Para Heidy Melissa Bautista, docente de Ingeniería Industrial, Universidad de América, Vivimos en una era marcada por la saturación informativa y la distracción permanente. Entre pantallas, notificaciones y estímulos, la atención se ha convertido en un bien escaso, y con ella, la confianza. Hoy creemos en lo que se presenta con suficiente naturalidad visual o emocional, sin detenernos a cuestionar su origen o veracidad. Así, los datos, la información y hasta el dinero circulan como monedas invisibles del siglo XXI. Pero quizás la más valiosa —y la más frágil— sea la confianza.
Cada acción cotidiana, desde interactuar en redes sociales hasta dejar que un algoritmo decida qué leer o qué comprar, implica un acto de confianza. Sin embargo, confiamos no porque estemos seguros, sino porque no tenemos tiempo para dudar. La delegación constante de decisiones en sistemas automatizados erosiona poco a poco nuestra postura crítica. El problema no radica en la tecnología, sino en el alivio que produce no tener que cuestionarla.
En este contexto, los influencers se han convertido en los nuevos mediadores de lo creíble. Representan el rostro humano de una economía basada en la autenticidad aparente. Su poder no proviene de la evidencia, sino de la emoción compartida. Según el Edelman Trust Report (2023), más de la mitad de los usuarios sigue las recomendaciones de personas en las que no confía del todo, pero que “les resultan cercanas”. Esa cercanía reemplaza la verificación; la empatía sustituye la evidencia.
Algunos países ya han reconocido el riesgo de esta confianza delegada. En China, desde 2023, los creadores de contenido que hablan de economía, ciencia o educación deben contar con certificaciones profesionales que acrediten su conocimiento. Corea del Sur y Japón avanzan en regulaciones similares, buscando garantizar la trazabilidad de los mensajes y la responsabilidad de quienes influyen. No se trata de censura, sino de devolverle un sustento ético a la voz pública. En un mundo donde la palabra tiene impacto masivo, exigir rigor y responsabilidad es una forma de reconstruir la confianza.
¿Y América Latina? Tal vez seguimos atrapados en la paradoja del “me gusta”: criticamos la manipulación, pero premiamos la inmediatez. La inteligencia artificial nos deslumbra con su precisión sintética, aunque sabemos que puede equivocarse. Elegimos convivir con la sospecha mientras consumimos verdades convenientes. La indiferencia se disfraza de confianza, y la comodidad, de certeza.

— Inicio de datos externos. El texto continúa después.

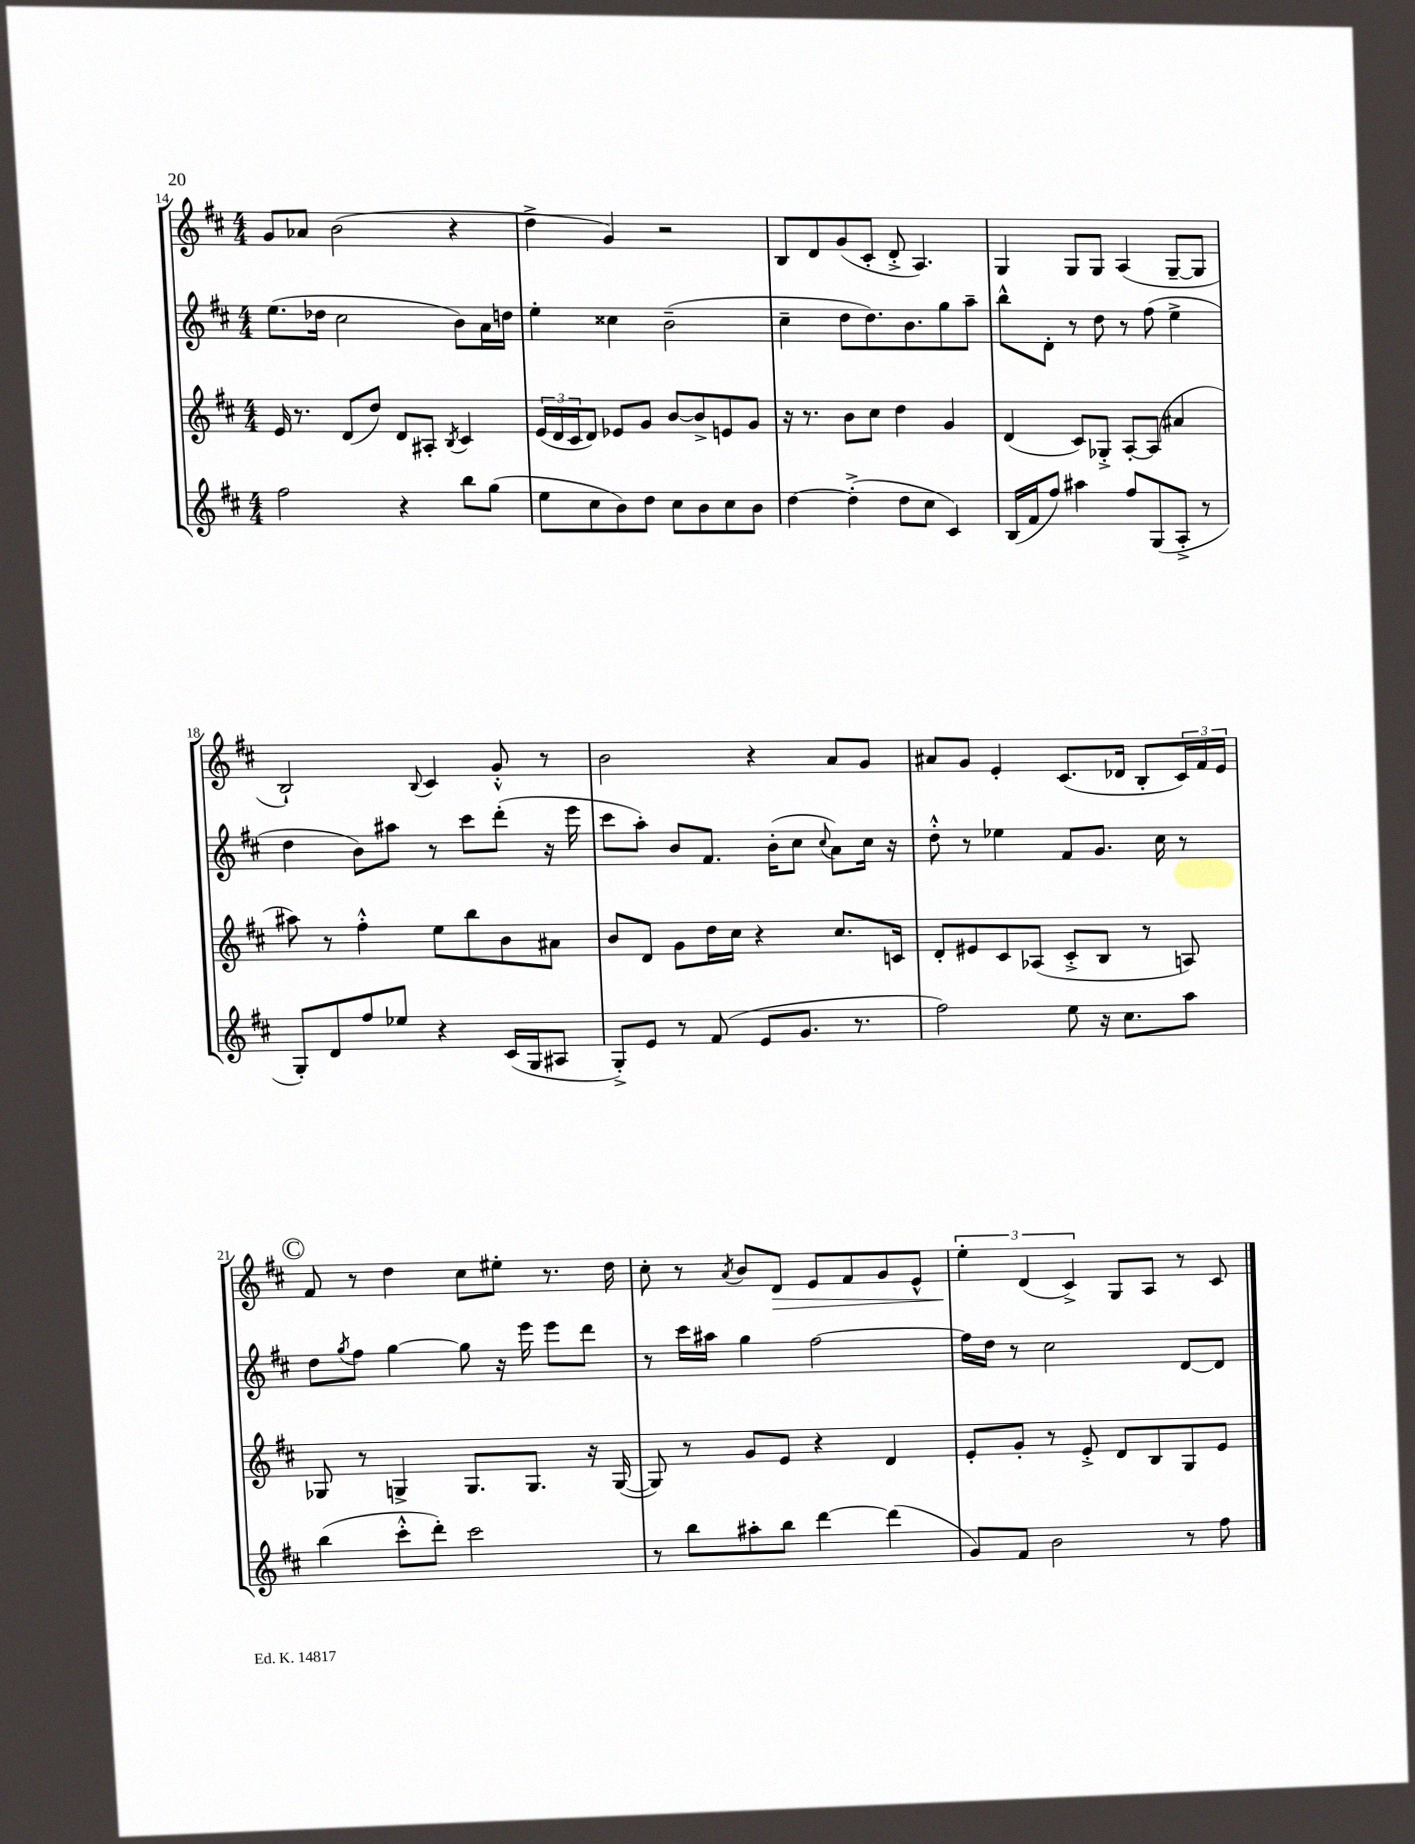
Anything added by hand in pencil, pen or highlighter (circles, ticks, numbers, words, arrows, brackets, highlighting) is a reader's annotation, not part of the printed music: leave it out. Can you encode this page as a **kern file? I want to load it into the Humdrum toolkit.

**kern	**kern	**kern	**kern
*staff4	*staff3	*staff2	*staff1
*clefG2	*clefG2	*clefG2	*clefG2
*k[f#c#]	*k[f#c#]	*k[f#c#]	*k[f#c#]
*M4/4	*M4/4	*M4/4	*M4/4
2ff#	16e	(8.ee	8g
.	8.r	.	.
.	.	.	8a-
.	.	16dd-	.
.	(8d	2cc#	(2b
.	8dd)	.	.
4r	8d	.	.
.	8A#'	.	.
.	8qB	.	.
8bb	4c#	8b)	4r
(8gg	.	16a	.
.	.	16dd	.
=	=	=	=
8ee	(24e	4ee'	4dd^
.	24d	.	.
.	24c#	.	.
8cc#	8d)	.	.
8b)	8e-	4cc##	4g)
8dd	8g	.	.
8cc#	[8b	(2b~	2r
8b	8b^]	.	.
8cc#	8e	.	.
8b	8g	.	.
=	=	=	=
[4dd	16r	4cc#~	8B
.	8.r	.	.
.	.	.	8d
(4dd'^]	8b	8dd	(8g
.	8cc#	8.dd)	8c#'
8dd	4dd	.	8d'^
.	.	8.b	.
8cc#	.	.	4.A)
4c#)	4g	8gg	.
.	.	8aa~	.
=	=	=	=
(16B	(4d	8bb^^	4G
16f#	.	.	.
8ff#)	.	8d'	.
4aa#	8c#)	8r	8G
.	8G-'^	8dd	8G
8ff#	[8A'	8r	(4A
(8G	(8A]	(8ff#	.
8A'^	4a#	4ee^	[8G~
8r	.	.	8G]
=	=	=	=
8G')	8aa#)	4dd	2B`)
8d	8r	.	.
8ff#	4ff#'^^	8b)	.
8ee-	.	8aa#	.
.	.	.	8qqB
4r	8ee	8r	4c#
.	8bb	8ccc#	.
(16c#	8b	(8ddd'	8g'^^
16G	.	.	.
8A#	8a#	16r	8r
.	.	16eee	.
=	=	=	=
8G'^)	8b	8ccc#	2b
8e	8d	8aa')	.
8r	8g	8b	.
(8f#	16dd	8.f#	.
.	16cc#	.	.
8e	4r	.	4r
.	.	(16b'	.
8.g	.	8cc#	.
.	.	8qqcc#	.
.	8.cc#	8a)	8a
8.r	.	.	.
.	.	16cc#	8g
.	16c	16r	.
=	=	=	=
2ff#)	8d'	8dd'^^	8a#
.	8e#	8r	8g
.	8c#	4ee-	4e'
.	(8A-	.	.
8ee	8c#'^	8f#	(8.c#
16r	8B	8.g	.
8.cc#	.	.	16d-
.	8r	.	8B'
.	.	16cc#	.
8aa	8A)	8r	24c#)
.	.	.	24f#
.	.	.	24e
=	=	=	=
(4bb	8G-	8dd	8f#
.	.	8qgg	.
.	8r	8ff#	8r
8ccc#'^^	4G^	[4gg	4dd
8ddd')	.	.	.
2ccc#	8.G	8gg]	8cc#
.	.	16r	8ee#'
.	8.G	16eee	.
.	.	8eee	8.r
.	16r	8ddd	.
.	([16G	.	16dd
=	=	=	=
8r	8G])	8r	8cc#'
8bb	8r	16ccc#	8r
.	.	16aa#	.
.	.	.	8qa
8aa#'	8g	4gg	8b
8bb	8e	.	8d
[4ddd	4r	[2ff#	8e
.	.	.	8f#
(4ddd]	4d	.	8g
.	.	.	8e^^
=	=	=	=
8g)	8e'	16ff#]	6ee'
.	.	16dd	.
8f#	8g'	8r	.
.	.	.	(6d
2b	8r	2cc#	.
.	.	.	6c#^)
.	8e'^	.	.
.	8d	.	8G
.	8B	.	8A
8r	8G	[8d	8r
8ff#	8e	8d]	8c#
==	==	==	==
*-	*-	*-	*-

Recuperar la confianza no significa volver al pasado, sino reaprender a mirar críticamente. Implica ver todos los lados de la moneda antes de tomar postura. Exigir transparencia algorítmica, formación profesional de quienes influyen y alfabetización digital no son tareas técnicas: son desafíos culturales. La confianza no puede ser un acto automático; debe ser un ejercicio consciente, una práctica informada y ética.
En medio de la era de la inteligencia artificial y la economía de la influencia, la verdadera revolución no será tecnológica, sino moral. La confianza —ese hilo invisible que sostiene las relaciones humanas, las instituciones y las economías— es hoy el bien más escaso y, paradójicamente, el más determinante.

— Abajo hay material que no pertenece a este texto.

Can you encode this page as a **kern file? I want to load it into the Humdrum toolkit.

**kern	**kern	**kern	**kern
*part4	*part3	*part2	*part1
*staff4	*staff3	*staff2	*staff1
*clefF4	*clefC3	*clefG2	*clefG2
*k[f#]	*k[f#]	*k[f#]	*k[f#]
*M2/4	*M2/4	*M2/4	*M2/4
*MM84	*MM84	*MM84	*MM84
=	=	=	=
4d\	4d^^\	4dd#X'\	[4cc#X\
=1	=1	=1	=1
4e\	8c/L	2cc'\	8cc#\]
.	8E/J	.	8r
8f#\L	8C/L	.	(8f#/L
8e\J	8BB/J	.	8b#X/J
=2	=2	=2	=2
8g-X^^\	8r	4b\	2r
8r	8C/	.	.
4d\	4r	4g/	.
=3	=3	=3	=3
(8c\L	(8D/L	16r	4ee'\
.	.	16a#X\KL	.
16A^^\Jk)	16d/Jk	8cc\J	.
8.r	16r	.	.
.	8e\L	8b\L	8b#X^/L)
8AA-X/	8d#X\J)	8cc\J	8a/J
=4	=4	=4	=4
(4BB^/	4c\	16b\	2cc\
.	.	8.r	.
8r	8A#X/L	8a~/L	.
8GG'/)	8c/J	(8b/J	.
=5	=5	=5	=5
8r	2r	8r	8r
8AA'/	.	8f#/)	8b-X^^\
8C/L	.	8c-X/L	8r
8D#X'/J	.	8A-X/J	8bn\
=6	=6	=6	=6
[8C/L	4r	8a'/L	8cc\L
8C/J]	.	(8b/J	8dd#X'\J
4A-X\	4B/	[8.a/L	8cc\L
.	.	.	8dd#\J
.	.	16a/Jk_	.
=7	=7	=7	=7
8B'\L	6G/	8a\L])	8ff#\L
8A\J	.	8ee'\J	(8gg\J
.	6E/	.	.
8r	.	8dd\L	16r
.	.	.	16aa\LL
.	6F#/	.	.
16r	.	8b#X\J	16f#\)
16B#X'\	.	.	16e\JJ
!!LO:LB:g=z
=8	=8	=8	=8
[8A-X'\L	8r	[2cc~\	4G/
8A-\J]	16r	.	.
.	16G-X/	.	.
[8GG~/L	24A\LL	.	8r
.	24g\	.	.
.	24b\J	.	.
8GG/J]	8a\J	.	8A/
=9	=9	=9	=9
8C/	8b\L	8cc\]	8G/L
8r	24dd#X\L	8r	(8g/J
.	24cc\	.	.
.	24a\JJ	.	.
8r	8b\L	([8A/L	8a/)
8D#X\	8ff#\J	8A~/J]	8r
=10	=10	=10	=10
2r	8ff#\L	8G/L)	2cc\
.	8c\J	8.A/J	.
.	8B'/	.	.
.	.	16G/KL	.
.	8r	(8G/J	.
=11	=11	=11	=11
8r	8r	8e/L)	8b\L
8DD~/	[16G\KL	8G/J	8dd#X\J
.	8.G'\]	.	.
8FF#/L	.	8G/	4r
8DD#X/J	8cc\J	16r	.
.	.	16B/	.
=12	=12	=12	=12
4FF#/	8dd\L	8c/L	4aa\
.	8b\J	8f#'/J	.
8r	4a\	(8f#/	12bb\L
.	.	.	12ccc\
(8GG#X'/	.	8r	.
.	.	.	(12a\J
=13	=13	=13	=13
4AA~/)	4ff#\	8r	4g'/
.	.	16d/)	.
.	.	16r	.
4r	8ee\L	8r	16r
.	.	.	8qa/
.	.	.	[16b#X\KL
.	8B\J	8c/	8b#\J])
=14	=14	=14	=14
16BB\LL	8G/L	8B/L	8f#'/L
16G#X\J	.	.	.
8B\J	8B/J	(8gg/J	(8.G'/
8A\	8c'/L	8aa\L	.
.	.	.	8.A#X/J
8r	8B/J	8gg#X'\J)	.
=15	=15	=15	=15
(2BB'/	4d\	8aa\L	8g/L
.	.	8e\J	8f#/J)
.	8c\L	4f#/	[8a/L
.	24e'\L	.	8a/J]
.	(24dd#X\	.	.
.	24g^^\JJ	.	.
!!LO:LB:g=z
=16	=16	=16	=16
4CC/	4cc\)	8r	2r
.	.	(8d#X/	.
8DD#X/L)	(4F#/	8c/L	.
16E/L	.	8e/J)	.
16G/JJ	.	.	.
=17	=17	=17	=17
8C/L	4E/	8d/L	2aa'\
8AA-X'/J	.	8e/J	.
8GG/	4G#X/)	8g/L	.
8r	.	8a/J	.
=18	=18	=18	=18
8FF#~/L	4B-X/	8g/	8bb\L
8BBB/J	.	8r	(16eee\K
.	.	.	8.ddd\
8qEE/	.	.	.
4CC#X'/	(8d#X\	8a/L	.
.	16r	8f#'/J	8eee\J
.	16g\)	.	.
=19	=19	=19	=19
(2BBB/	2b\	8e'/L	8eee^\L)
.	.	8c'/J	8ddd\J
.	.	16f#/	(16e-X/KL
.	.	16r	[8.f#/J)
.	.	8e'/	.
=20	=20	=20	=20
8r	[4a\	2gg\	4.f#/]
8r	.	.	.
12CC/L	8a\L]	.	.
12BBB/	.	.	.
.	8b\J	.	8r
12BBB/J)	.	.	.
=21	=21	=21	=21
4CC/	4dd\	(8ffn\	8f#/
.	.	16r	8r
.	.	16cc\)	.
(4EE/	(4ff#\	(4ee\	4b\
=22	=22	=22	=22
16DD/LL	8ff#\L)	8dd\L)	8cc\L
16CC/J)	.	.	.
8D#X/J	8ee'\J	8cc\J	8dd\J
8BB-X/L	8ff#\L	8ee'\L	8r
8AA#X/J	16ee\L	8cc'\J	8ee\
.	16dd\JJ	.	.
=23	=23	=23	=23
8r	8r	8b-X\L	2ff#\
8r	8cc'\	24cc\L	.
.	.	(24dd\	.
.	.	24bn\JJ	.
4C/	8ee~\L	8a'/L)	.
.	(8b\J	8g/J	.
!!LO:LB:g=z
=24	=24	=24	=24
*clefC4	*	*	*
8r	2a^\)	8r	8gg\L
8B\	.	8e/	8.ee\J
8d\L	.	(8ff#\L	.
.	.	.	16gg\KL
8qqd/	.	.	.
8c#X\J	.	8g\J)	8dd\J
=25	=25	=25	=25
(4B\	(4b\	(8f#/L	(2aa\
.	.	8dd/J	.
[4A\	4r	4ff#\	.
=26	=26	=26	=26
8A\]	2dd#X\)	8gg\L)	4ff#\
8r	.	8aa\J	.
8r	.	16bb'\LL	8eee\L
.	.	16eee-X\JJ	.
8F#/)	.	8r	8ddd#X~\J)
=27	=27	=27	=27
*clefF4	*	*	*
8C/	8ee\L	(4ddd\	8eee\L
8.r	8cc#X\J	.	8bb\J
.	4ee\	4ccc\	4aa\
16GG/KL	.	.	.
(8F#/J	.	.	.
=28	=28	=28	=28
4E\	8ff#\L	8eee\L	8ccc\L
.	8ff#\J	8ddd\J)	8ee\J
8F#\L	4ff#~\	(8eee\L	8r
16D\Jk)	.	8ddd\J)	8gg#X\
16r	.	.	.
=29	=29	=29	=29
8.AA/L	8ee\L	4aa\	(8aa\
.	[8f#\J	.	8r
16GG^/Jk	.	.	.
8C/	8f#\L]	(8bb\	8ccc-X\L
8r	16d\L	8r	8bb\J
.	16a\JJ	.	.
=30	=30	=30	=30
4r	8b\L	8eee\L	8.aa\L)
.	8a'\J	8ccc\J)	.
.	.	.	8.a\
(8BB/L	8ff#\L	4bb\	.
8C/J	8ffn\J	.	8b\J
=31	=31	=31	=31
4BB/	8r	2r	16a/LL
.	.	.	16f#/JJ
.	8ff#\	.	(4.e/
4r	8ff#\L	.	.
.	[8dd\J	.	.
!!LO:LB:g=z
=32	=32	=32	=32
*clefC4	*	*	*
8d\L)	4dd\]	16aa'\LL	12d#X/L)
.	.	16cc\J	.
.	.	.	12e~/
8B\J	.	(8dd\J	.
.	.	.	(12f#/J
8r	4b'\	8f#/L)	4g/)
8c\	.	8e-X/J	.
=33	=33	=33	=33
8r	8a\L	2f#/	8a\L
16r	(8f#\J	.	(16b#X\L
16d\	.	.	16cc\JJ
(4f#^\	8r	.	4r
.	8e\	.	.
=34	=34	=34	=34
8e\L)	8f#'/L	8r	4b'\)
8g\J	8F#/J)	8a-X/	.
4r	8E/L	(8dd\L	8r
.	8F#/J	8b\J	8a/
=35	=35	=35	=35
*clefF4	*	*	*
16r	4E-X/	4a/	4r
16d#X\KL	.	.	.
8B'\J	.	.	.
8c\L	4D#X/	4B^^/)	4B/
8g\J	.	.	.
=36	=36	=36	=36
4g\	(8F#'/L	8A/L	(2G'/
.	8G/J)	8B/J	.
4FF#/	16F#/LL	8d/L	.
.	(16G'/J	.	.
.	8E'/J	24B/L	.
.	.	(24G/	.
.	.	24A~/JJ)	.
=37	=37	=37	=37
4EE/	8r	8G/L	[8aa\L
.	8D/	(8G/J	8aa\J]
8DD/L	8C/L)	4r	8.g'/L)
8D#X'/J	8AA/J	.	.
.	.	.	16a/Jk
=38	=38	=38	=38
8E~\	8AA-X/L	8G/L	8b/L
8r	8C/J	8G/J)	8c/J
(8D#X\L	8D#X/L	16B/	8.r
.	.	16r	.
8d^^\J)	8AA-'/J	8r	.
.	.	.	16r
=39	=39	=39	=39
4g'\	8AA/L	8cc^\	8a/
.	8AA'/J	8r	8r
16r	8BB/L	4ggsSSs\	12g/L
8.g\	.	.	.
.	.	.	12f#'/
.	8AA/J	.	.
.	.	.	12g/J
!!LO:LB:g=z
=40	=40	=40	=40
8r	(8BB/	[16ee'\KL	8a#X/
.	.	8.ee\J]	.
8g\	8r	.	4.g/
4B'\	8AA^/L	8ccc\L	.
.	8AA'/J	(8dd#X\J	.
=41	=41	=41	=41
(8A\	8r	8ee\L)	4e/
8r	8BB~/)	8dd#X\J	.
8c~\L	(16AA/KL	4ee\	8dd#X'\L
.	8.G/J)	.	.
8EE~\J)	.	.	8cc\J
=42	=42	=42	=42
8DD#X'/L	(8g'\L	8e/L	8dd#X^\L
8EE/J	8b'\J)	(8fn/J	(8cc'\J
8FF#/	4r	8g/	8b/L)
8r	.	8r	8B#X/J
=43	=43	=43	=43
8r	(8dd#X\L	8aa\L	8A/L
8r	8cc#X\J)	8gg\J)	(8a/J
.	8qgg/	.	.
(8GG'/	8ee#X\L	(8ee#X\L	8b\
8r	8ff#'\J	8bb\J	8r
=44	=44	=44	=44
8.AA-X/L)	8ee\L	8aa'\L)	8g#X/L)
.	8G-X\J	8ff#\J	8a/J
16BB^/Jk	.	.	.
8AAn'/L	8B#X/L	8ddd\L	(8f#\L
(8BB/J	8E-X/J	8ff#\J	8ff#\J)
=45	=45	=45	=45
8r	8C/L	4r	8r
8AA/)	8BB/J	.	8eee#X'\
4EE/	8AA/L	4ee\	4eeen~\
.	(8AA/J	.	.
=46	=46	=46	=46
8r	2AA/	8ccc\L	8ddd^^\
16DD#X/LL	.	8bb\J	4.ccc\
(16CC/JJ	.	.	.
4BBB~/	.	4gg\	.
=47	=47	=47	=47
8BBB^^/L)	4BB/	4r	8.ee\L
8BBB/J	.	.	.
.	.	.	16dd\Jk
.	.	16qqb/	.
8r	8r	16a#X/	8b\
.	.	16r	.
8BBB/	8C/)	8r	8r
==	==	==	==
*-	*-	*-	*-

Porque, al final, la confianza seguirá siendo la moneda invisible que mueve el mundo. Dependerá de nosotros decidir si la invertimos como ciudadanos reflexivos o si la dejamos en manos de algoritmos y pantallas que piensan por nosotros. Quizás haya llegado el momento de entender que influir no es un privilegio digital, sino un acto de responsabilidad pública.